There is no real correlation with total homicide.
Why do you say 14 countries? Didn’t they leave out N. Ireland, and
cook the numbers for Switzerland?
Since much disagreement surrounds the use of those two countries,
do the analysis again with the remaining 12.
One gets a correlation.
OK, Spearman r is 0.64 (p=0.02). (Pearson is misleadingly high
because of its sensitivity to outliers.)
So the U.S. point is an outlier. Painfully obvious, wouldn’t you say?
Leave out the U.S., and the correlation disappears.
Hardly. Spearman r is 0.53 if you do this. (And Person r is almost
And p=0.0905 (approximately).
No, since you chose the point to exclude which caused the largest
decrease in the correlation coefficient. p=.09 is roughly the
probability that a random permutation of 11 numbers will have a
Spearman r of magnitude 0.53 or higher.
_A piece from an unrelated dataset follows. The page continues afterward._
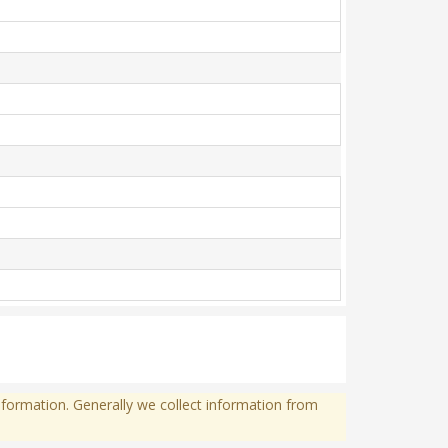
formation. Generally we collect information from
What we require is the
probability that if we take a random permutation of 12 numbers, delete
the one that causes the largest decrease in the magnitude of Spearman
r and then compute the magnitude of the Spearman r we get 0.53 or
higher. This is a little more difficult to compute :-), since the
stats texts do not tell us how to do it. I computed it by simple
Monte Carlo methods and got p=.03 (approximately).
Last time I checked, p>0.05 means “not significant”.
There is nothing magical about 0.05. It’s best to give the p value
and let the reader decide whether to reject the null. A p of 0.09
could arise by chance only 1 time in 11, so is usually considered to
have borderline significance.
Why didn’t you mention “p” here, when you did just a few lines above?
My program reported a “p” value to me, but I did not report it because
I realized that it was incorrect since we excluded the point that
caused the largest decrease in r. I had to write a computer program
to get the correct value.
In any case an r value of 0.53 cannot be described as non-existent.
Graph the points. Look at them. Then tell me that any real scientist
would not consider the U.S. data point very suspicious.
Once again, any scientist worth his salt would scoff at the notion
that a correlation is real if it depends on the inclusion of one
data point out of 12,
True, but this is not the case here.
especially when that point is so far out of whack with the rest of the data.
I wish there was some cut and dried method for dealing with outliers,
but there isn’t. Leaving them in and use a robust method seems the
safest thing to me. I will concede that there is room for differences
of opinion on this issue. (As opposed to my differences with Brandon
and Kleck who insist on using Pearson without excluding all outliers.)